_Document section_

▬▬▬

We previously showed that BRCA1 regulates global translation in a PABP1-dependent manner. We demonstrate here that BRCA1 regulates the translation of a limited number of mRNAs. Because PABP1 acts as a general translational factor, we asked how BRCA1 selectively impacts the translation of only some mRNAs species. We first examined whether the proteins encoded by these mRNAs present some common features. Using IPA software, we found that these proteins participate in many cellular pathways, and are not restricted to any particular gene ontology function such as transcription regulators or kinases. It is possible that there are regulatory cis-elements in these mRNAs, such as a defined sequence in the 5′ or 3′untranslated region (UTR). We here compared the up- and down-regulated mRNA sequences in BRCA1-depleted MCF7 cells to investigate the possibility of some common features of the 5′UTRs. The analyses of 5′UTR sequences retrieved from UTRdb [43] for the positively, negatively and not (neutral) regulated mRNAs indicated that their GC content distributions differ for the 3 groups (Figure S1; Tables S1 and S2) while the length distributions are similar as assessed by a two-sample Kolmogorov-Smirnov test (Figure S2; Tables S3 and S4). These data suggest that the 5′UTR of mRNAs which are translationally regulated by BRCA1 share common features. It would be worth examining whether these 5′UTRs contain common mRNA motifs that could be recognized by BRCA1 interacting partners and/or BRCA1 itself. This hypothesis will be examined in future work.

Here we show that BRCA1 can act both as a translational repressor and as a translational activator. Among the genes whose translational level is significantly changed in response to BRCA1 depletion in MCF7 cells, we have selected those that were shown to play a role in cancer and we discuss below results concerning 5 of them.

▬▬▬

_Record extracts_
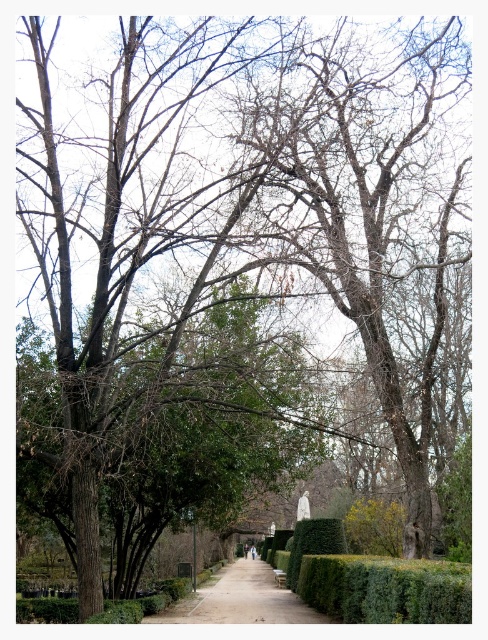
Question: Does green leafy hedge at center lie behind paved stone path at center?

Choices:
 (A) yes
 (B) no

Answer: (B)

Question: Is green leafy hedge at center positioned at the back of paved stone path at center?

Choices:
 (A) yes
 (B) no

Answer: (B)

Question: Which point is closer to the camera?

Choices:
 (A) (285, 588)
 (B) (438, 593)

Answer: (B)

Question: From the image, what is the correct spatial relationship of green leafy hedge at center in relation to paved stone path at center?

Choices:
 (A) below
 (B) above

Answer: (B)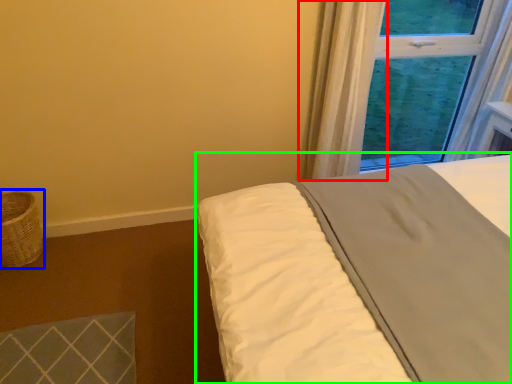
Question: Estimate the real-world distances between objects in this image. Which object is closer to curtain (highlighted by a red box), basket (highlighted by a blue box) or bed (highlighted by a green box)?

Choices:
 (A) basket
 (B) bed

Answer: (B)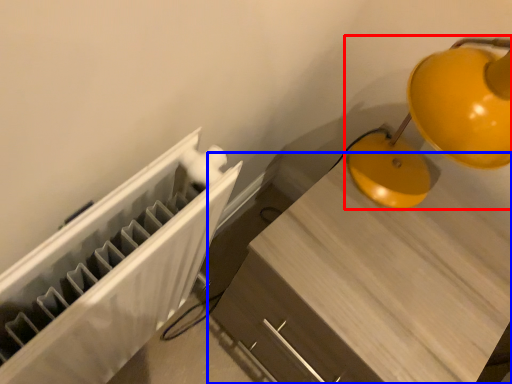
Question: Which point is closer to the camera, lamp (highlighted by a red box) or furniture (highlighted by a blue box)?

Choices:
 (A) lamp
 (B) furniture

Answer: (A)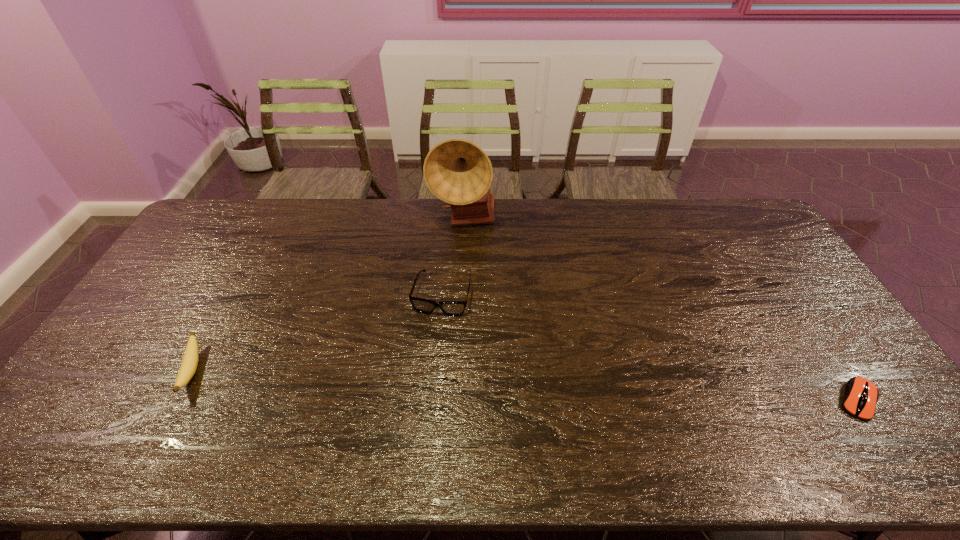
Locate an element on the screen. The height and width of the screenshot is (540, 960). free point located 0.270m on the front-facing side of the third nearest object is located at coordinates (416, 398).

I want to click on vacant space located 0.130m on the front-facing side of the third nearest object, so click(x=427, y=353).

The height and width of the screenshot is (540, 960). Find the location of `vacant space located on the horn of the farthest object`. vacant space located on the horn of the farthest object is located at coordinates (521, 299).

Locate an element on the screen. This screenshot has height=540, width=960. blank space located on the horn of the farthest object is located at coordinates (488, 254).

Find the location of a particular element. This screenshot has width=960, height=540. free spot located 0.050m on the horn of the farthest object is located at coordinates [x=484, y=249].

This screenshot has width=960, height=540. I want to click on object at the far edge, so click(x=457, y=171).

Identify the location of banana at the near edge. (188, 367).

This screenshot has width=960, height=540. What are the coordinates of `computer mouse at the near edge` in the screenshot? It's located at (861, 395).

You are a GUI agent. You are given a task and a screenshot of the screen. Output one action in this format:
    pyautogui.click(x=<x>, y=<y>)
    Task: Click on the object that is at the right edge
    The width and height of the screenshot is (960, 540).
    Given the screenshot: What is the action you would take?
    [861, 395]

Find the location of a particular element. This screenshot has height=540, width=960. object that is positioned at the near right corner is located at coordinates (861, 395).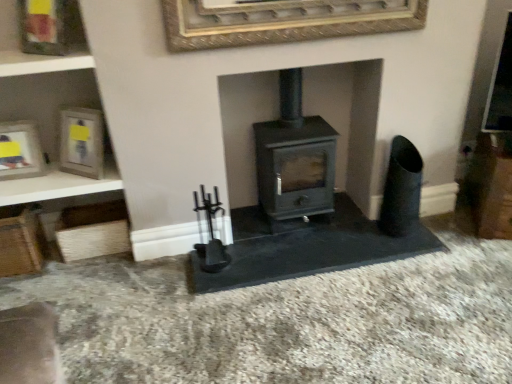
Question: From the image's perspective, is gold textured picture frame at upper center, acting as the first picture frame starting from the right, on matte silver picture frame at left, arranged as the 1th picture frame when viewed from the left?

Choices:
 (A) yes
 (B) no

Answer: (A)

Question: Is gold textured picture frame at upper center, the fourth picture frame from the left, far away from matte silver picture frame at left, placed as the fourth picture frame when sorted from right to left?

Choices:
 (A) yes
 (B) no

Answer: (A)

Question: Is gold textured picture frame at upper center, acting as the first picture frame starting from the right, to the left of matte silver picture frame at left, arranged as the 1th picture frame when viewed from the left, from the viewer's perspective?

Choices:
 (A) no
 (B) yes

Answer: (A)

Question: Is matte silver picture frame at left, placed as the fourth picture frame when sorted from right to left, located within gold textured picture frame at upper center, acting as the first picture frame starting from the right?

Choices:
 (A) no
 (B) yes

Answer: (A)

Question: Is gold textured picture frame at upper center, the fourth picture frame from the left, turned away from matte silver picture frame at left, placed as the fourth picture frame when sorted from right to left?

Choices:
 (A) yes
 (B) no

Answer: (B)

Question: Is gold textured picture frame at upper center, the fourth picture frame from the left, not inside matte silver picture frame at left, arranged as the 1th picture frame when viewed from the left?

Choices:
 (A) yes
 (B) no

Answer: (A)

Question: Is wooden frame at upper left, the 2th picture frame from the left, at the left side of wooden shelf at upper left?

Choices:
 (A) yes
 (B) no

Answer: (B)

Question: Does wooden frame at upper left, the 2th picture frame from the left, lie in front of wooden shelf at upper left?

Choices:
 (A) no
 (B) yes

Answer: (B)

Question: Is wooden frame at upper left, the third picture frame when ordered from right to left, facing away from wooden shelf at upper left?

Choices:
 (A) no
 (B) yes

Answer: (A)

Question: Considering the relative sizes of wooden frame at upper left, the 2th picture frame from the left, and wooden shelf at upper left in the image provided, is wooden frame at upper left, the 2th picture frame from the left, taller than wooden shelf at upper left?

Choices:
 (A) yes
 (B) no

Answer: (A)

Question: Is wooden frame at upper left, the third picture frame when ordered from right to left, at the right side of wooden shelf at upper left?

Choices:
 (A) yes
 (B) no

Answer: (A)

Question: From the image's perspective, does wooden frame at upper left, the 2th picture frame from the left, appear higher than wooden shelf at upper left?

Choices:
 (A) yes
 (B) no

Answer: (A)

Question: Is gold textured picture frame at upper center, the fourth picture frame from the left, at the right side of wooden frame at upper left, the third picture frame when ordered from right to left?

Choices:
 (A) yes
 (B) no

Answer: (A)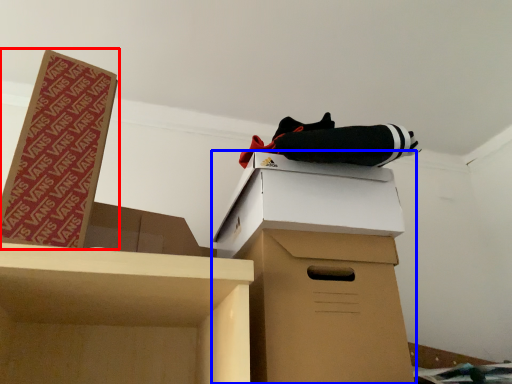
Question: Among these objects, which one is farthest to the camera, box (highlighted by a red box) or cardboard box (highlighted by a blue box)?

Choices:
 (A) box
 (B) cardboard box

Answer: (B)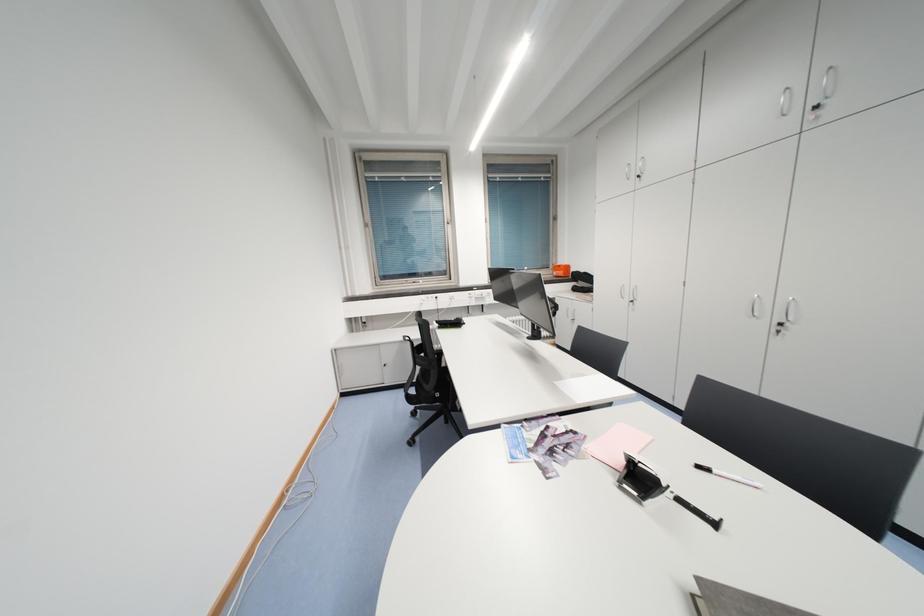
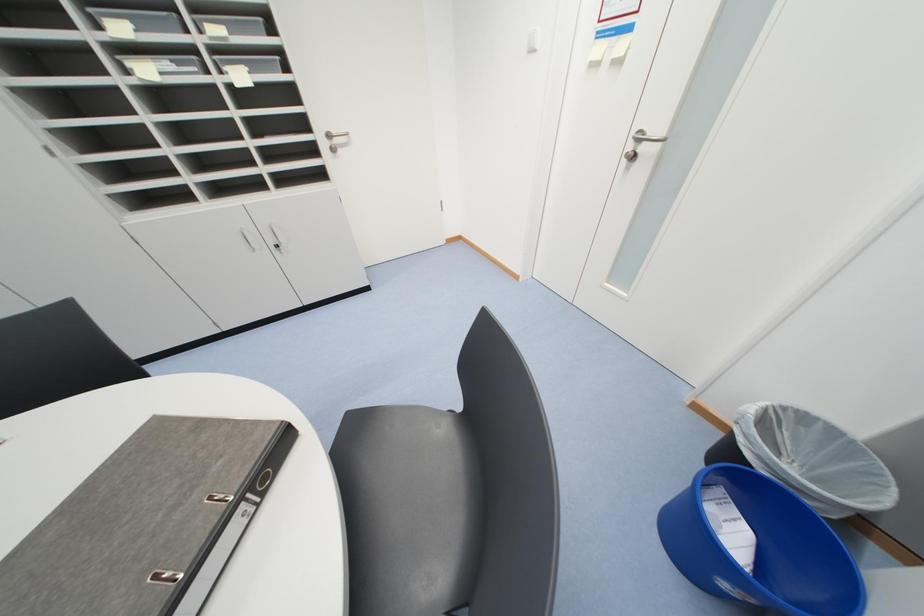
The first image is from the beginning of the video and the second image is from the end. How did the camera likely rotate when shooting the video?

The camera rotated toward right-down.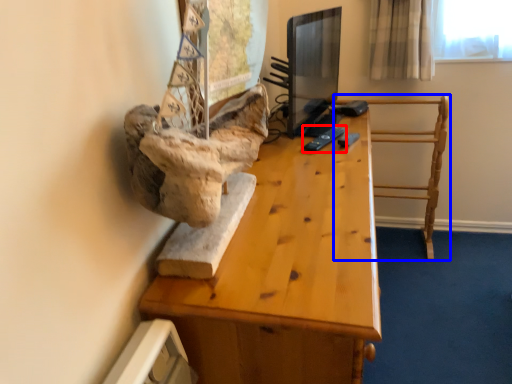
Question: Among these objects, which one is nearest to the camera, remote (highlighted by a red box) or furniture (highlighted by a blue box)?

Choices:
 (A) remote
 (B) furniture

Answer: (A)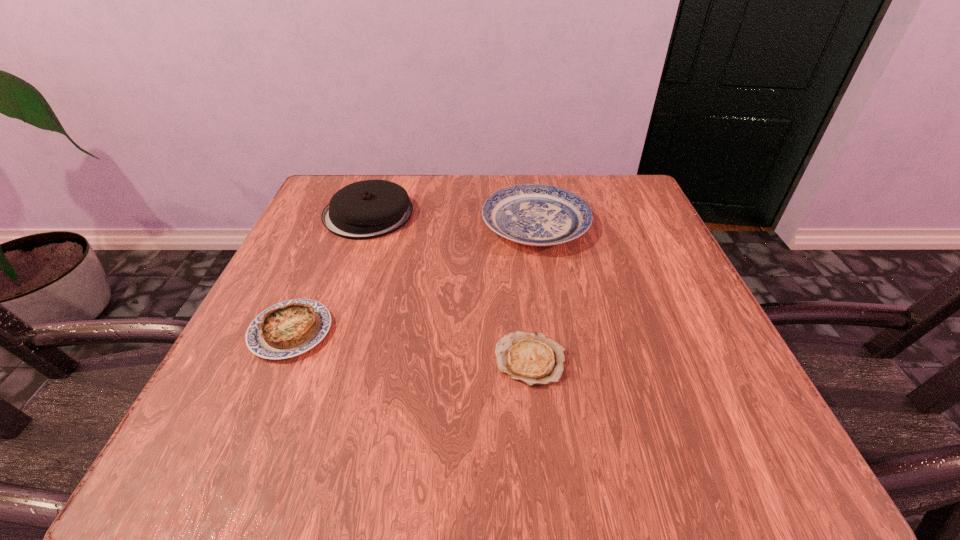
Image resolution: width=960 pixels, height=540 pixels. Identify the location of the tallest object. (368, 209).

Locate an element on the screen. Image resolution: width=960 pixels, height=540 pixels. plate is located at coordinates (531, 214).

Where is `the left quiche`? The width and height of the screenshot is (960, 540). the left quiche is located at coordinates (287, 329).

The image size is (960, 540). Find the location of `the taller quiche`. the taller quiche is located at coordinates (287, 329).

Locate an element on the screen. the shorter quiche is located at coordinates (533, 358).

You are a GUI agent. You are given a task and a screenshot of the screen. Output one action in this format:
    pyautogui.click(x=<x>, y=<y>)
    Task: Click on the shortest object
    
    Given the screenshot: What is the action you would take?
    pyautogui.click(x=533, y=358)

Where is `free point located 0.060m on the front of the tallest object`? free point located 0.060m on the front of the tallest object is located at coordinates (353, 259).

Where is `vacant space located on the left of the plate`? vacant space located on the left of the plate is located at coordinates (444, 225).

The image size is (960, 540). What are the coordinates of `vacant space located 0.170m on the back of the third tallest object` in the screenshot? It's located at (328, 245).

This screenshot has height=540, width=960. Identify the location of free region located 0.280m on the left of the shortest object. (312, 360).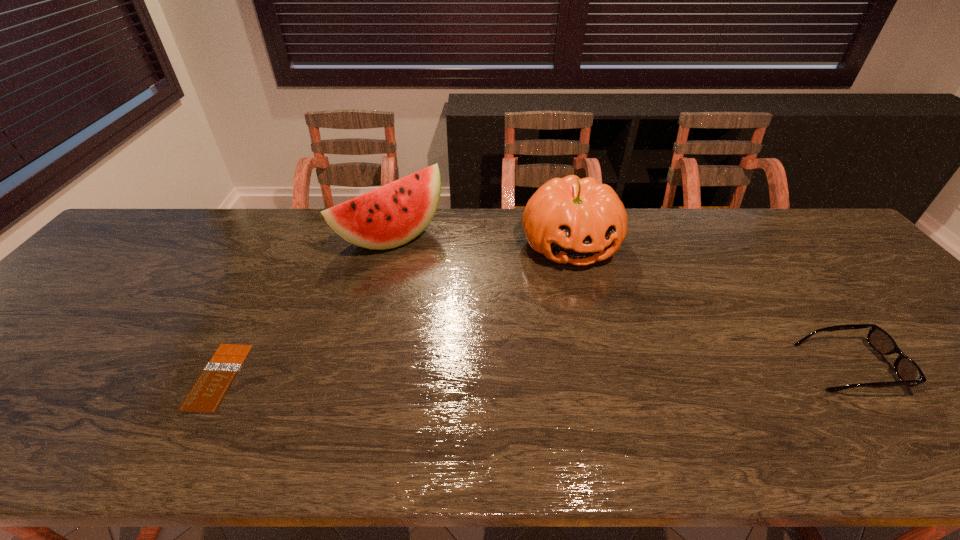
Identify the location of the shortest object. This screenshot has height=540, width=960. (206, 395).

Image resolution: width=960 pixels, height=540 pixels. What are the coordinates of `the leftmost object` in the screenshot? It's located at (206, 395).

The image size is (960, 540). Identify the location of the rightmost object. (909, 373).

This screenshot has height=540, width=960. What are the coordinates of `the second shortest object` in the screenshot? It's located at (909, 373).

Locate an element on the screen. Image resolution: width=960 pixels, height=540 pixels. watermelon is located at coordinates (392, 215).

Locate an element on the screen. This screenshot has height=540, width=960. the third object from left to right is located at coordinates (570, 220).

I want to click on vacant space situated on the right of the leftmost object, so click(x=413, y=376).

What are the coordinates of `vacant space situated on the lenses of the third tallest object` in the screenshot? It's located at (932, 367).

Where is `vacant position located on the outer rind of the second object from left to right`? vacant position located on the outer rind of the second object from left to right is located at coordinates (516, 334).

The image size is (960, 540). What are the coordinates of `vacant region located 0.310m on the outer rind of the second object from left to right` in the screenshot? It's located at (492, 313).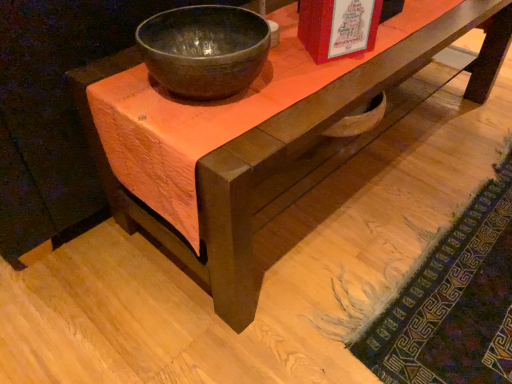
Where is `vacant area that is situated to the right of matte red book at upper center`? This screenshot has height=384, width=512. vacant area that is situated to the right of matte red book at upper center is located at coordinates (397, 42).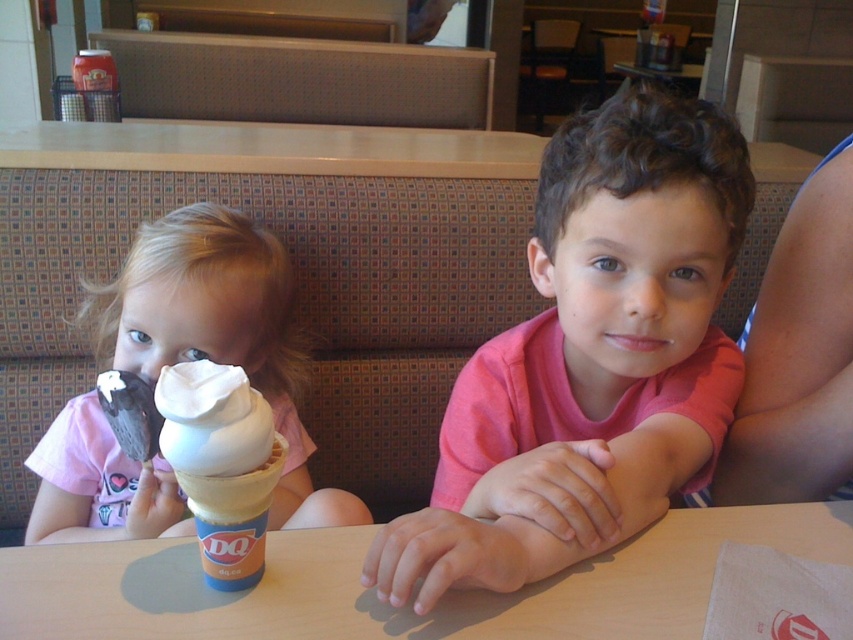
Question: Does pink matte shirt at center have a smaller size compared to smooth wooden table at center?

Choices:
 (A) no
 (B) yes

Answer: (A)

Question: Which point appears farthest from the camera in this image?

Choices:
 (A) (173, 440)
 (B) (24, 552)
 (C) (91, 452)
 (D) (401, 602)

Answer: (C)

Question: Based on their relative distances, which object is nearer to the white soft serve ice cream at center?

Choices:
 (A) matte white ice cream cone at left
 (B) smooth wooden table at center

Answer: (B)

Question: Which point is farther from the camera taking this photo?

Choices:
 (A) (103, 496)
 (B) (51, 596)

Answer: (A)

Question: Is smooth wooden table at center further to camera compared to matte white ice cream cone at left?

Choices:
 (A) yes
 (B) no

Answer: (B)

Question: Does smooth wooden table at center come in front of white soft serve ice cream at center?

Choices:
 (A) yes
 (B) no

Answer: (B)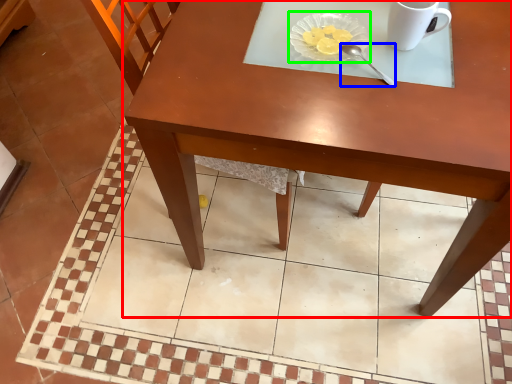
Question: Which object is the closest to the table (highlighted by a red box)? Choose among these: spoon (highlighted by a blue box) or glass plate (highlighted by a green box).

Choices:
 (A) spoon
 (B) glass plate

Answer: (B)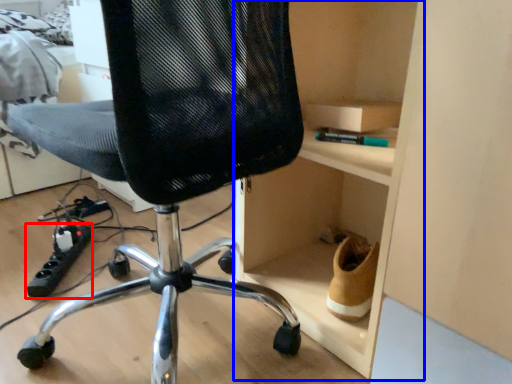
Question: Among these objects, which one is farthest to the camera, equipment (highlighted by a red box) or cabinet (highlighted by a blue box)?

▬▬▬

_Questions_
[A] Retype the BRCA1 passage from "Here we show" to "concerning 5 of them.".
[B] Answer these from the BRCA1 passage:
(i) What software was used to look for common features among the proteins encoded by the regulated mRNAs?
(ii) From which database were the 5′UTR sequences retrieved?
(iii) How many of the selected cancer-related genes are discussed?
[C] Proceed with the BRCA1 passage from its last sentence.

_Per-task outputs_
[A]
Here we show that BRCA1 can act both as a translational repressor and as a translational activator. Among the genes whose translational level is significantly changed in response to BRCA1 depletion in MCF7 cells, we have selected those that were shown to play a role in cancer and we discuss below results concerning 5 of them.

[B]
(i) IPA software
(ii) UTRdb
(iii) 5

[C]
HIPK2 is an emerging regulator of cell growth and apoptosis in various cell types and tissues, but regulation of HIPK2 remains largely obscure [44] [26]. HIPK2 has been described as a potential tumour suppressor and DNA damage-responsive kinase [45]. However, recent reports also indicate that HIPK2 can stimulate cell growth and that its expression level correlates with tumour progression. For example, in pilocytic astrocytoma, the HIPK2 gene is frequently amplified and HIPK2 over-expression stimulates cell growth [46]. Moreover, strong HIPK2 immunostaining in cervical cancer tissues was hypothesized to correlate with tumour progression [47]. In this context, our findings that BRCA1 negatively regulates the HIPK2 protein abundance suggest that BRCA1 modulates preferentially the growth-driving functions of HIPK2.

The widely expressed nuclear protein SMC6 (Structural Maintenance of Chromosome 6) forms the SMC5/SMC6 complex with SMC5 and is involved in DNA double-strand break repair [48]. Interestingly, this complex has been shown to facilitate telomere homologous recombination and elongation in cancer cells, indicating that the SMC5/6 complex is required for telomere maintenance [49]. We here propose that through negative translational regulation of SMC6, BRCA1 may protect cells from telomere elongation that is a mark of proliferative status. The fact that SMC5 was also negatively regulated by BRCA1 reinforces this model.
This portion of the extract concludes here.